Flora Gomes – Redação UFSCàE – 04/07/2023

O futuro é dos jovens. A história é dos jovens. Mas dos jovens que pensam a tarefa que a vida impõe a cada um, que se preocupam em se armar adequadamente para resolvê-la da maneira que melhor convém às suas convicções íntimas, que se preocupam em criar para si aquele ambiente no qual sua energia, inteligência e atividade encontrem o máximo de desenvolvimento, a mais perfeita e frutífera afirmação. 

(Antonio Gramsci, 1917)

Uma das questões mais marcantes na experiência universitária em uma universidade pública é a possibilidade de construir movimentos e entidades que disputam e questionam o sentido desta instituição. Através de lutas por melhores condições de formação, pela reelaboração do currículo de um curso, em solidariedade a outras categorias, pela atenção ao contexto político no cenário nacional, os estudantes logram grandes conquistas!

Os estudantes, os jovens, carregam condições que favorecem uma disposição que pode permitir uma radicalização maior dos movimentos: seja pelo contato com o conhecimento crítico produzido dentro e fora das salas de aula, pela liberdade institucional  que o vínculo estudantil permite, pela maior abertura à constituição de novos valores a partir da experiência da universidade, ou mesmo pela característica genuinamente questionadora da juventude. O movimento estudantil carrega em sua história vitórias muito importantes, como a conquista de restaurante universitário e moradia estudantil, e o freio a políticas nocivas às universidades, como o projeto do governo Bolsonaro para as universidades, o Future-se.  Tendo em vista a importância das entidades para a construção e organização do movimento estudantil, este texto busca elucidar algumas das principais entidades e cadeiras de representação institucional presentes na UFSC.

Leia também: Para manter o acúmulo das nossas forças ou porque construir os Centros Acadêmicos 

INSTÂNCIAS DO MOVIMENTO ESTUDANTIL 

Centro Acadêmico (CA): o CA tem como função representar politicamente os estudantes de um curso. Uma gestão de CA é eleita por um ano a partir de um projeto político. É ele quem guia a atuação dos estudantes na entidade. Um CA pode realizar discussões e lutar por alterações no currículo, organizar espaços formativos que não são contemplados no currículo oficial (o espaço da semana acadêmica por exemplo, costuma ser bastante frutífero neste sentido), mobilizar estudantes para pautas relevantes para o curso ou pra universidade,  promover atividades culturais (como sarau, festas), atividades esportivas (como jogos e campeonatos) e construir pautas relativas à cidade ou ao cenário nacional. Por ser composto integralmente por e para estudantes, a capacidade da entidade para construir uma política relevante no curso e na universidade é grande. 

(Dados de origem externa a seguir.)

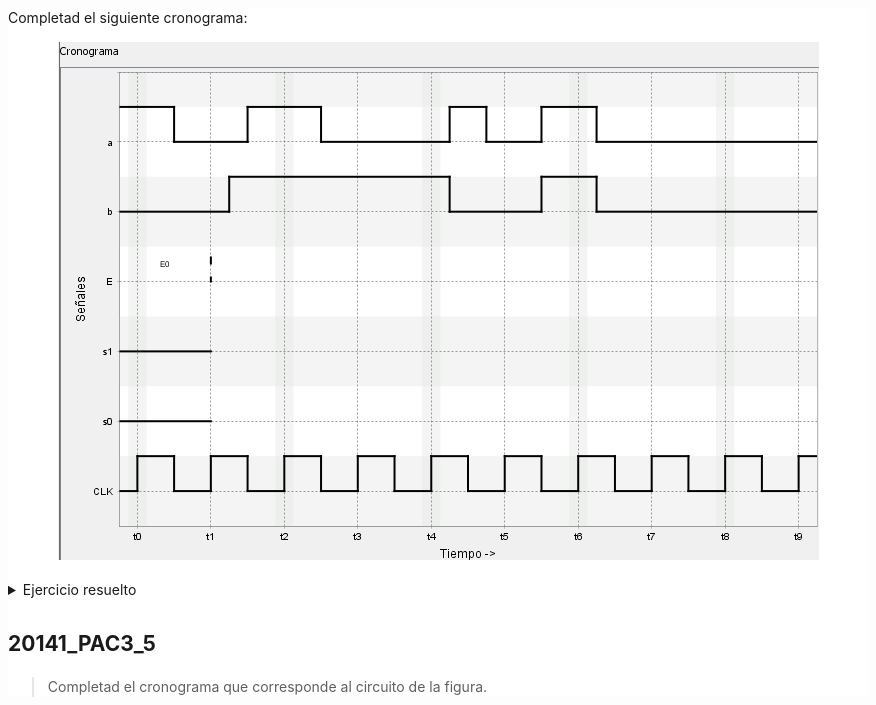 Completad el siguiente cronograma:

<div align="center">

![](capturas/enunciados/20141_PAC3_3-cron.png)
</div>
</blockquote>

<details><summary>Ejercicio resuelto</summary></details>

## 20141_PAC3_5

<blockquote>

Completad el cronograma que corresponde al circuito de la figura.

<div align="center">
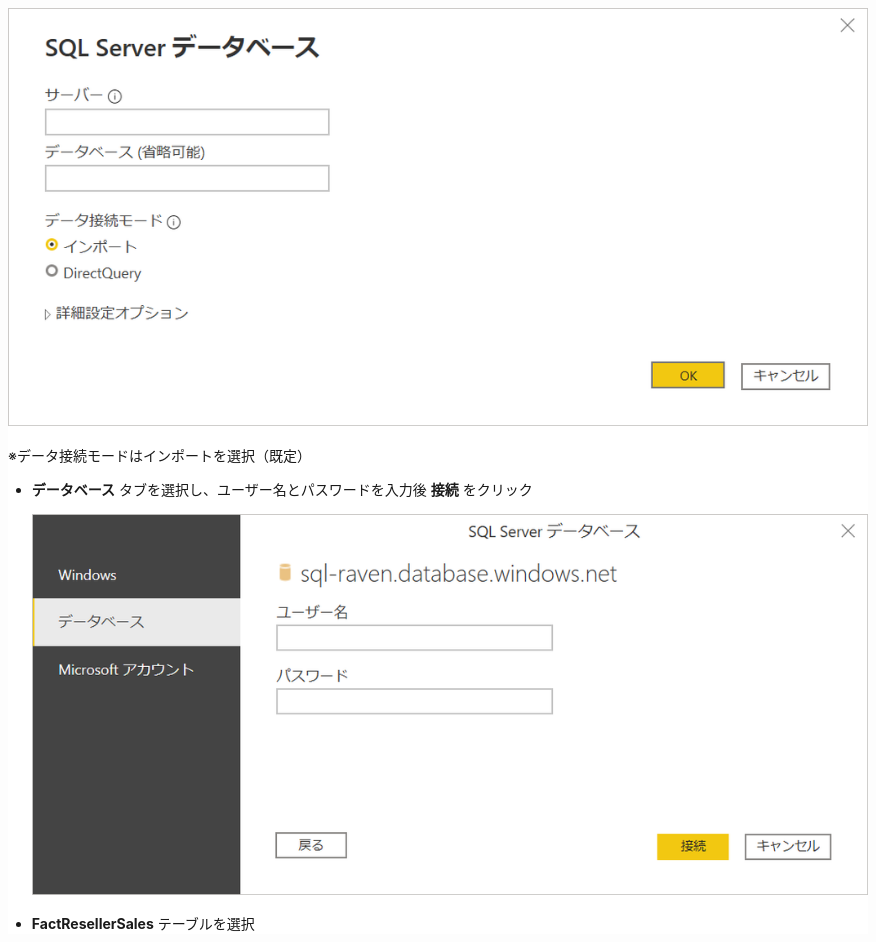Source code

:   <img src="images/get-data-from-SQL-Database-03.png" />

  ※データ接続モードはインポートを選択（既定）

- **データベース** タブを選択し、ユーザー名とパスワードを入力後 **接続** をクリック

  <img src="images/get-data-from-SQL-Database-04.png" />

- **FactResellerSales** テーブルを選択
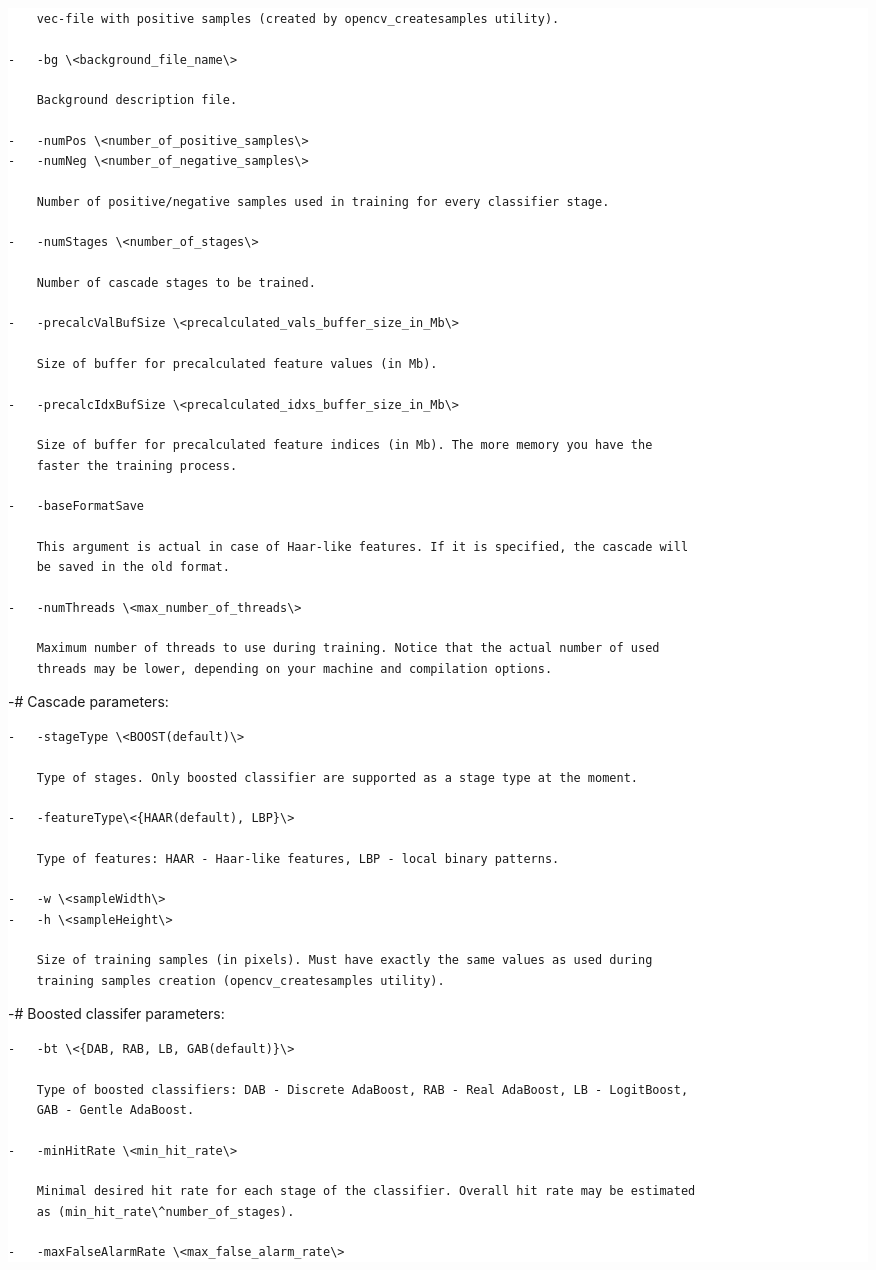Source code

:         vec-file with positive samples (created by opencv_createsamples utility).

    -   -bg \<background_file_name\>

        Background description file.

    -   -numPos \<number_of_positive_samples\>
    -   -numNeg \<number_of_negative_samples\>

        Number of positive/negative samples used in training for every classifier stage.

    -   -numStages \<number_of_stages\>

        Number of cascade stages to be trained.

    -   -precalcValBufSize \<precalculated_vals_buffer_size_in_Mb\>

        Size of buffer for precalculated feature values (in Mb).

    -   -precalcIdxBufSize \<precalculated_idxs_buffer_size_in_Mb\>

        Size of buffer for precalculated feature indices (in Mb). The more memory you have the
        faster the training process.

    -   -baseFormatSave

        This argument is actual in case of Haar-like features. If it is specified, the cascade will
        be saved in the old format.

    -   -numThreads \<max_number_of_threads\>

        Maximum number of threads to use during training. Notice that the actual number of used
        threads may be lower, depending on your machine and compilation options.

-#  Cascade parameters:

    -   -stageType \<BOOST(default)\>

        Type of stages. Only boosted classifier are supported as a stage type at the moment.

    -   -featureType\<{HAAR(default), LBP}\>

        Type of features: HAAR - Haar-like features, LBP - local binary patterns.

    -   -w \<sampleWidth\>
    -   -h \<sampleHeight\>

        Size of training samples (in pixels). Must have exactly the same values as used during
        training samples creation (opencv_createsamples utility).

-#  Boosted classifer parameters:

    -   -bt \<{DAB, RAB, LB, GAB(default)}\>

        Type of boosted classifiers: DAB - Discrete AdaBoost, RAB - Real AdaBoost, LB - LogitBoost,
        GAB - Gentle AdaBoost.

    -   -minHitRate \<min_hit_rate\>

        Minimal desired hit rate for each stage of the classifier. Overall hit rate may be estimated
        as (min_hit_rate\^number_of_stages).

    -   -maxFalseAlarmRate \<max_false_alarm_rate\>
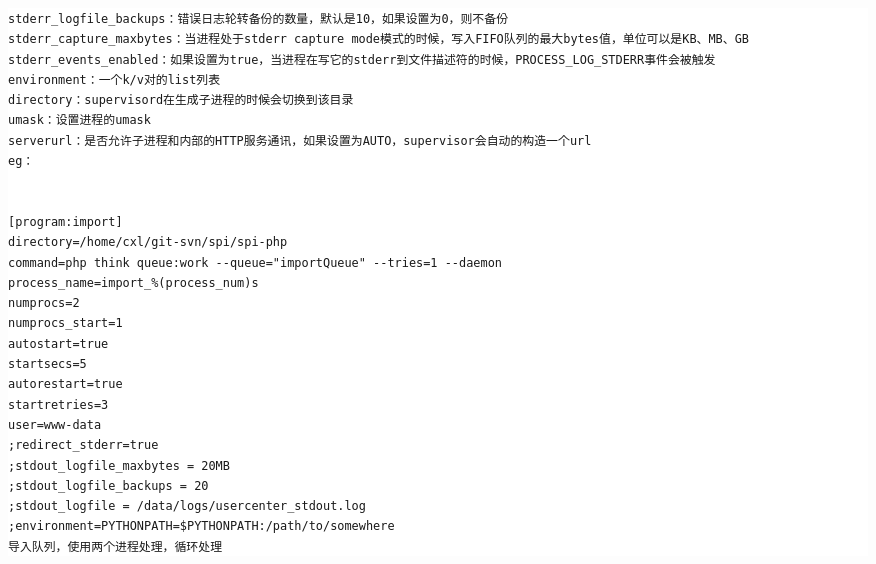 	stderr_logfile_backups：错误日志轮转备份的数量，默认是10，如果设置为0，则不备份
	stderr_capture_maxbytes：当进程处于stderr capture mode模式的时候，写入FIFO队列的最大bytes值，单位可以是KB、MB、GB
	stderr_events_enabled：如果设置为true，当进程在写它的stderr到文件描述符的时候，PROCESS_LOG_STDERR事件会被触发
	environment：一个k/v对的list列表
	directory：supervisord在生成子进程的时候会切换到该目录
	umask：设置进程的umask
	serverurl：是否允许子进程和内部的HTTP服务通讯，如果设置为AUTO，supervisor会自动的构造一个url    
	eg：
	
	
	[program:import]
	directory=/home/cxl/git-svn/spi/spi-php
	command=php think queue:work --queue="importQueue" --tries=1 --daemon
	process_name=import_%(process_num)s
	numprocs=2
	numprocs_start=1
	autostart=true
	startsecs=5
	autorestart=true
	startretries=3
	user=www-data
	;redirect_stderr=true
	;stdout_logfile_maxbytes = 20MB
	;stdout_logfile_backups = 20
	;stdout_logfile = /data/logs/usercenter_stdout.log
	;environment=PYTHONPATH=$PYTHONPATH:/path/to/somewhere
	导入队列，使用两个进程处理，循环处理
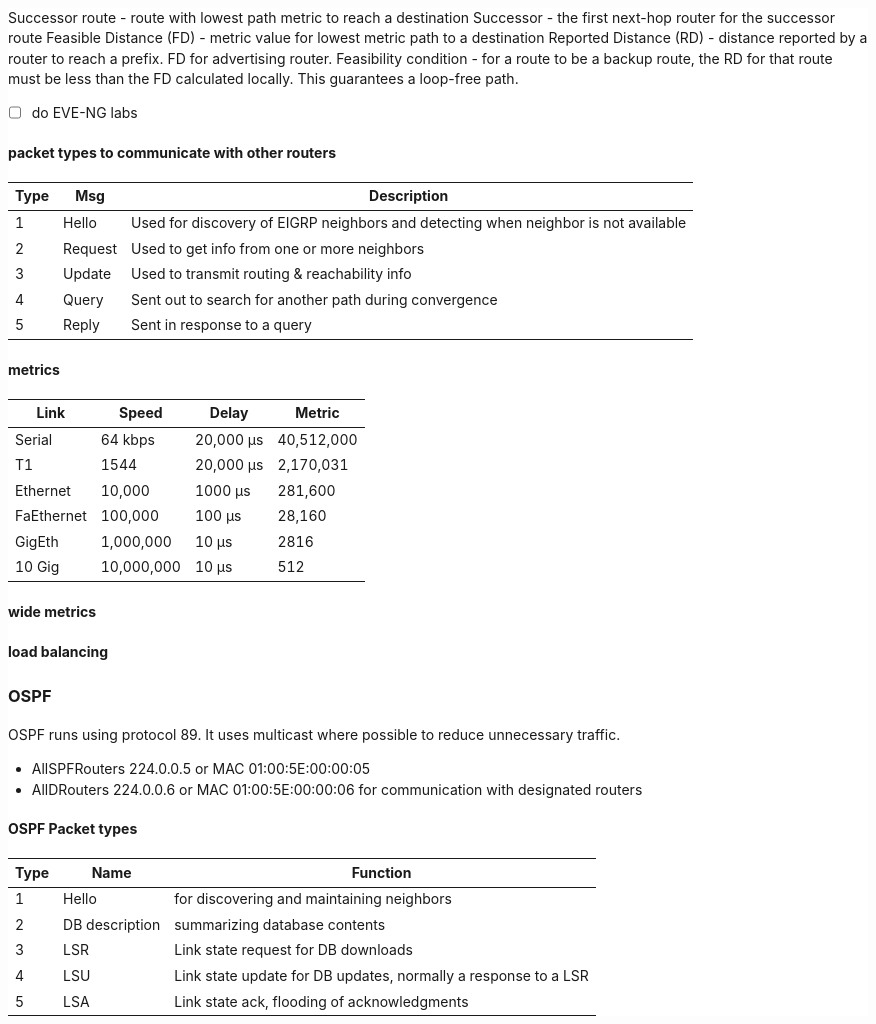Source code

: Successor route  - route with lowest path metric to reach a destination
Successor - the first next-hop router for the successor route
Feasible Distance (FD) - metric value for lowest metric path to a destination
Reported Distance (RD) - distance reported by a router to reach a prefix.  FD for advertising router.
Feasibility condition - for a route to be a backup route, the RD for that route must be less than the FD calculated locally.  This guarantees a loop-free path.

- [ ] do EVE-NG labs

#### packet types to communicate with other routers

| Type | Msg | Description |
| --- | --- | --- |
| 1 | Hello | Used for discovery of EIGRP neighbors and detecting when neighbor is not available |
| 2 | Request | Used to get info from one or more neighbors |
| 3 | Update | Used to transmit routing & reachability info |
| 4 | Query | Sent out to search for another path during convergence |
| 5 | Reply | Sent in response to a query |

#### metrics

| Link | Speed | Delay | Metric |
| --- | --- | --- | --- |
| Serial | 64 kbps | 20,000 &micro;s | 40,512,000 |
| T1 | 1544 | 20,000 &micro;s | 2,170,031 |
| Ethernet | 10,000 | 1000 &micro;s | 281,600 |
| FaEthernet | 100,000 | 100 &micro;s | 28,160 |
| GigEth | 1,000,000 | 10 &micro;s | 2816 |
| 10 Gig | 10,000,000 | 10 &micro;s | 512 |

#### wide metrics

#### load balancing

### OSPF

OSPF runs using protocol 89.  It uses multicast where possible to reduce unnecessary traffic.

- AllSPFRouters 224.0.0.5 or MAC 01:00:5E:00:00:05
- AllDRouters 224.0.0.6 or MAC 01:00:5E:00:00:06 for communication with designated routers

#### OSPF Packet types

| Type | Name | Function |
| --- | --- | --- |
| 1 | Hello | for discovering and maintaining neighbors |
| 2 | DB description | summarizing database contents |
| 3 | LSR | Link state request for DB downloads |
| 4 | LSU | Link state update for DB updates, normally a response to a LSR |
| 5 | LSA | Link state ack, flooding of acknowledgments |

Os estudantes do CA também costumam ocupar cadeiras de representação em órgãos institucionais nos cursos, departamentos e centros de ensino – porém em todos esses espaços o número de estudantes é muito menor que o número de professores ou técnicos – daí a importância de ter um movimento estudantil forte amparando os estudantes que ocupam essas cadeiras. 

Diretório Central dos Estudantes (DCE): o DCE funciona como um “CA” de todos os cursos, com gestões que também duram um ano e também são eleitas a partir de um projeto político que guiará a atuação. Portanto, sua capacidade de mobilização é ainda maior. Por representar todos estudantes de graduação da universidade, o DCE geralmente tem mais estudantes envolvidos do que nos CAs. Um DCE pode impulsionar qualitativamente  a política dos CAs, através de eventos formativos (como palestras, rodas de conversa, debates), mobilizações com pautas relevantes para toda a universidade (como a importância da recomposição orçamentária das Universidades), posicionamentos nos órgãos representativos, política de esportes e ainda promover atividades culturais e de integração.  Para se articular politicamente com os CAs, o DCE conta com o Conselho de Entidades de Base (CEB), que trataremos mais adiante. 

Apesar de o DCE como entidade ter a possibilidade de construir diversos instrumentos importantes para mobilização política, o uso que é feito destes depende do projeto político da gestão. Por isso, é importante diferenciar a entidade da gestão. Se uma gestão de DCE, por exemplo, não convoca CEBs, não organiza atividades formativas, culturais, esportivas, não realiza reuniões periódicas abertas, não está presente nos principais acontecimentos da universidade, em síntese, se ela não está mobilizando os estudantes  acerca dos principais anseios da vida estudantil, é porque o projeto político da gestão é este, mas a entidade continua carregando diversas potencialidades.

Conselho de Entidades de Base (CEB): o CEB reúne todos os CAs da universidade e o Grêmio Estudantil do Colégio de Aplicação (GECA). Segundo o estatuto do DCE, ele é um “órgão deliberativo, consultivo e fiscalizador do DCE-UFSC”, que ocorre por meio de uma reunião que pode ser convocada pela direção do DCE – para organizaruma mobilização, por exemplo – ou por Centros Acadêmicos. Neste segundo caso, é necessário que 16 Centros Acadêmicos assinem o documento da autoconvocação. Esta possibilidade é importante, pois permite  que em diversas conjunturas os CAs tenham discordâncias e disputem o direcionamento político que é construído  pelo órgão máximo de representação estudantil (o DCE). Através do CEB, os CAs podem alterar essa política, pois a decisão deste conselho é superior à política da gestão do DCE.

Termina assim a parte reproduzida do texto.